Besides the economic upturn, the year now drawing to a close has been characterised by the ‘Together’ theme of the Finland 100 centenary celebrations. A century has now passed since Finland gained its sovereign independence. This was truly a year that we celebrated together. As many as 600,000 Finns took part in planning the great variety of events marking the centenary year. More than 5,000 separate projects were registered in the official programme of centenary events. Civil society in Finland has clearly demonstrated its strength.
We also established two new Independence Day traditions. Independence Day eve, on 5 December, became a joyful national celebration. This sits nicely alongside the more solemn way of honouring our independence on 6 December.
For me as Prime Minister, the high point of the centenary year events was the national children’s event to celebrate Finland’s 100th anniversary, held on 5 December at the House of the Estates in Helsinki. This, too, should surely be turned into an annual tradition. The future belongs to our younger generations, so they deserve their own celebration.

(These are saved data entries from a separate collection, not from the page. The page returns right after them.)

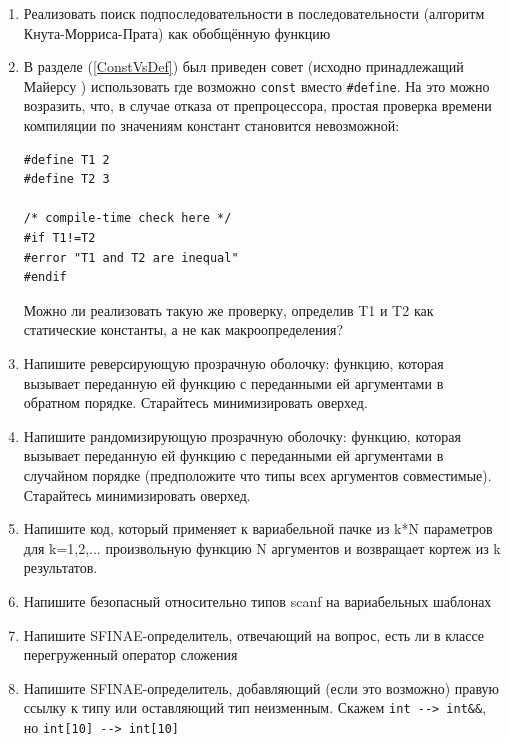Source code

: \documentclass[a4paper,12pt,oneside]{book}
\begin{document}
\begin{enumerate}

\item
Реализовать поиск подпоследовательности в последовательности (алгоритм Кнута-Морриса-Прата) как обобщённую функцию

\item
В разделе (\ref{ConstVsDef}) был приведен совет (исходно принадлежащий Майерсу \cite{effcpp3d}) использовать где возможно \lstinline!const! вместо \lstinline!#define!. На это можно возразить, что, в случае отказа от препроцессора, простая проверка времени компиляции по значениям констант становится невозможной:

\begin{lstlisting}
#define T1 2
#define T2 3

/* compile-time check here */
#if T1!=T2
#error "T1 and T2 are inequal"
#endif
\end{lstlisting}

Можно ли реализовать такую же проверку, определив T1 и T2 как статические константы, а не как макроопределения?

\item 
Напишите реверсирующую прозрачную оболочку: функцию, которая вызывает переданную ей функцию с переданными ей аргументами в обратном порядке. Старайтесь минимизировать оверхед.

\item 
Напишите рандомизирующую прозрачную оболочку: функцию, которая вызывает переданную ей функцию с переданными ей аргументами в случайном порядке (предположите что типы всех аргументов совместимые). Старайтесь минимизировать оверхед.

\item 
Напишите код, который применяет к вариабельной пачке из k*N параметров для k=1,2,... произвольную функцию N аргументов и возвращает кортеж из k результатов.

\item 
Напишите безопасный относительно типов scanf на вариабельных шаблонах

\item 
Напишите SFINAE-определитель, отвечающий на вопрос, есть ли в классе перегруженный оператор сложения

\item 
Напишите SFINAE-определитель, добавляющий (если это возможно) правую ссылку к типу или оставляющий тип неизменным. Скажем \lstinline!int --> int&&!, но \lstinline!int[10] --> int[10]!


\end{enumerate}
\end{document}
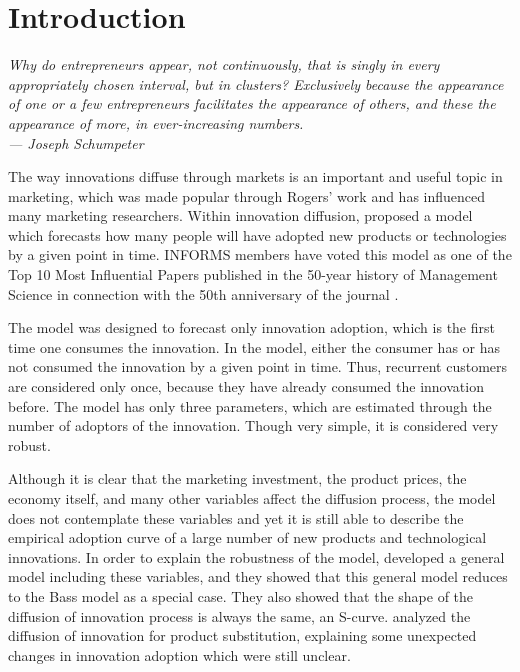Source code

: 

\chapter{Introduction}

\bigskip

\begin{flushright}{\slshape
    {Why do entrepreneurs appear, not continuously, that is singly in every appropriately chosen interval, but in clusters? Exclusively because the appearance of one or a few entrepreneurs facilitates the appearance of others, and these the appearance of more, in ever-increasing numbers.}
	\\ \medskip
    --- Joseph Schumpeter}
\end{flushright}
\bigskip
\bigskip


The way innovations diffuse through markets is an important and useful topic in marketing, which was made popular through Rogers' work \citep{rogers1962diffusion} and has influenced many marketing researchers. Within innovation diffusion, \citet{bass1969} proposed a model which forecasts how many people will have adopted new products or technologies by a given point in time. INFORMS members have voted this model as one of the Top 10 Most Influential Papers published in the 50-year history of Management Science in connection with the 50th anniversary of the journal \citep{bass2004comments}.

The \citet{bass1969} model was designed to forecast only innovation adoption, which is the first time one consumes the innovation. In the model, either the consumer has or has not consumed the innovation by a given point in time. Thus, recurrent customers are considered only once, because they have already consumed the innovation before. The model has only three parameters, which are estimated through the number of adoptors of the innovation. Though very simple, it is considered very robust.

Although it is clear that the marketing investment, the product prices, the economy itself, and many other variables affect the diffusion process, the \citet{bass1969} model does not contemplate these variables and yet it is still able to describe the empirical adoption curve of a large number of new products and technological innovations. In order to explain the robustness of the model, \citet{bass1994bass} developed a general model including these variables, and they showed that this general model reduces to the Bass model as a special case. They also showed that the shape of the diffusion of innovation process is always the same, an S-curve. \citet{norton1987diffusion} analyzed the diffusion of innovation for product substitution, explaining some unexpected changes in innovation adoption which were still unclear.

Now it is the turn of Estonia, Latvia and Lithuania to hold their centenary celebrations – each in their own way. May I congratulate our neighbours most heartily. We are united by history and by a shared future of great opportunities.
Estonians, in particular, embraced our centenary year to the full, treating it as their own. The relations between our two countries are enjoying a very active phase. A firm indication of the level of ambition in our collaboration is the project to build a tunnel between Finland and Estonia.
A key strength of Finnish society has been its cohesion. Cohesion is, of course, essential, but its preservation should not be taken for granted. This is worth remembering as we usher in 2018, following this year’s celebration of the centenary of Finland’s independence. The new year will mark a century since Finland became split in two, in a way that is still painfully recalled.
I hope we can join together to commemorate this centenary of the Finnish Civil War, rather than revisit the lines of demarcation that divided us in 1918.
I have agreed with the parliamentary party chairs that we shall begin the Civil War commemorative year with a joint occasion to emphasise reconciliation, democracy and the integrity of society.
To quote Spanish philosopher and poet George Santayana, "Those who cannot remember the past are condemned to repeat it.” This message can also serve as a basis for marking our commemorative year.
Together we have come through the trials of the past 100 years, and only by continuing to work together can we get through the next 100 years.